Staff at Holy Family have identified an innovative solution to keep residents safe, while maintaining their dignity.

It is truly only a watchful eye that would catch such a thing: falls for our residents at Holy Family Hospital increased between the hours of 4 to 8 p.m.

And then perhaps it is only a compassionate heart that would implement a deceptively simple idea to help remedy this issue: have volunteers keep an extra eye on residents during these times to help reduce the frequency of falls.

While fall prevention programs are quite common in hospitals and residential care homes around the world, the current practice of using restraints in residential care to prevent falls is in direct contradiction of our Elder Care Program’s Residential Care for Me work, and its supporting Megamorphosis quality improvement process, which is defined by meaningful moments, resident-led engagement and home being a feeling.

“We do not have people restrained,” says Rae Johnson, site leader, Holy Family Hospital. “It’s better for residents to continue to walk, to continue to be mobile, as this helps them to be less likely to fall. But even when they have good mobility, they are still at risk.”

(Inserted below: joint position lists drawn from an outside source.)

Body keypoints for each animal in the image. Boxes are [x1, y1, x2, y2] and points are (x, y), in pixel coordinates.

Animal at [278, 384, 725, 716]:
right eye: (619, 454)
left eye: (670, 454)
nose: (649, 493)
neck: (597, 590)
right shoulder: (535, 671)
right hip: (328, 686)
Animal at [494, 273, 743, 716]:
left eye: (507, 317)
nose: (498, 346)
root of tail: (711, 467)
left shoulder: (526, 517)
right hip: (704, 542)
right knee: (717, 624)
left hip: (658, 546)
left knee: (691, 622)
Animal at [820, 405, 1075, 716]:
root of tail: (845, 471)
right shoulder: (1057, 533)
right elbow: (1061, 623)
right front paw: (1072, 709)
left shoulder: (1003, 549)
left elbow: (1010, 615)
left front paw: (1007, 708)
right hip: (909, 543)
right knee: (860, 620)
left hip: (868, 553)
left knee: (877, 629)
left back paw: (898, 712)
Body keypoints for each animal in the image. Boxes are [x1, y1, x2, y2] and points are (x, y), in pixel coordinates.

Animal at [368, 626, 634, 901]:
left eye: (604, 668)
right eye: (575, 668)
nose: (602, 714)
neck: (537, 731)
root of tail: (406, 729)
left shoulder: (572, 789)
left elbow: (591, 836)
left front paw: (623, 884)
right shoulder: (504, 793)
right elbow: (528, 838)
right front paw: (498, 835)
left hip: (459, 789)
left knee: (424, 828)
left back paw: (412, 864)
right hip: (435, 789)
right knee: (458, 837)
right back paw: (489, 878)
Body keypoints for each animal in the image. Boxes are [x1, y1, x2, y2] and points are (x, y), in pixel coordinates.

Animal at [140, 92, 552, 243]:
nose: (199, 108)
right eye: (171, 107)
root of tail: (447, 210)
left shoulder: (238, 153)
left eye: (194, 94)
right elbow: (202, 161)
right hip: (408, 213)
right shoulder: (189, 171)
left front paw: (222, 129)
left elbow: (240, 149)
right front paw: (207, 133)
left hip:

The best fall prevention strategy for older adults, and especially for those with dementia, is increased supervision. However, increased supervision means increased staff which, because of budget and staffing, isn’t always possible.

Which is what makes the solution so wonderfully basic: keen volunteers provide supervision and added focus on common risk factors like ensuring wheelchair brakes are on, or that belongings and call bells are within reach, or that a resident isn’t straining to get up — essentially, they act as an extra pair of eyes to ensure residents’ safety and that no unnecessary risks are taken at a time of day when we know that our residents are becoming more tired and there are fewer activities to keep them occupied.

The innovative Fall-unteer program was first implemented as a Research Challenge in 2015 and is scoring high marks as what may be Canada’s first program of its kind.

First and foremost, it’s working. Falls at Holy Family have already been reduced by 40% in areas where a program volunteer is present. Second, it was able to be implemented almost immediately, and lastly, it costs practically nothing.

Falls are the most common cause of injury and the sixth leading cause of death for elders. According to HealthLinkBC, one-third of people, aged 65 and over, will fall at least once a year. To be proactively working to minimize the opportunity for that to be the fate of our residents, while ensuring maintained mobility and dignity, perhaps feels like the biggest win of all.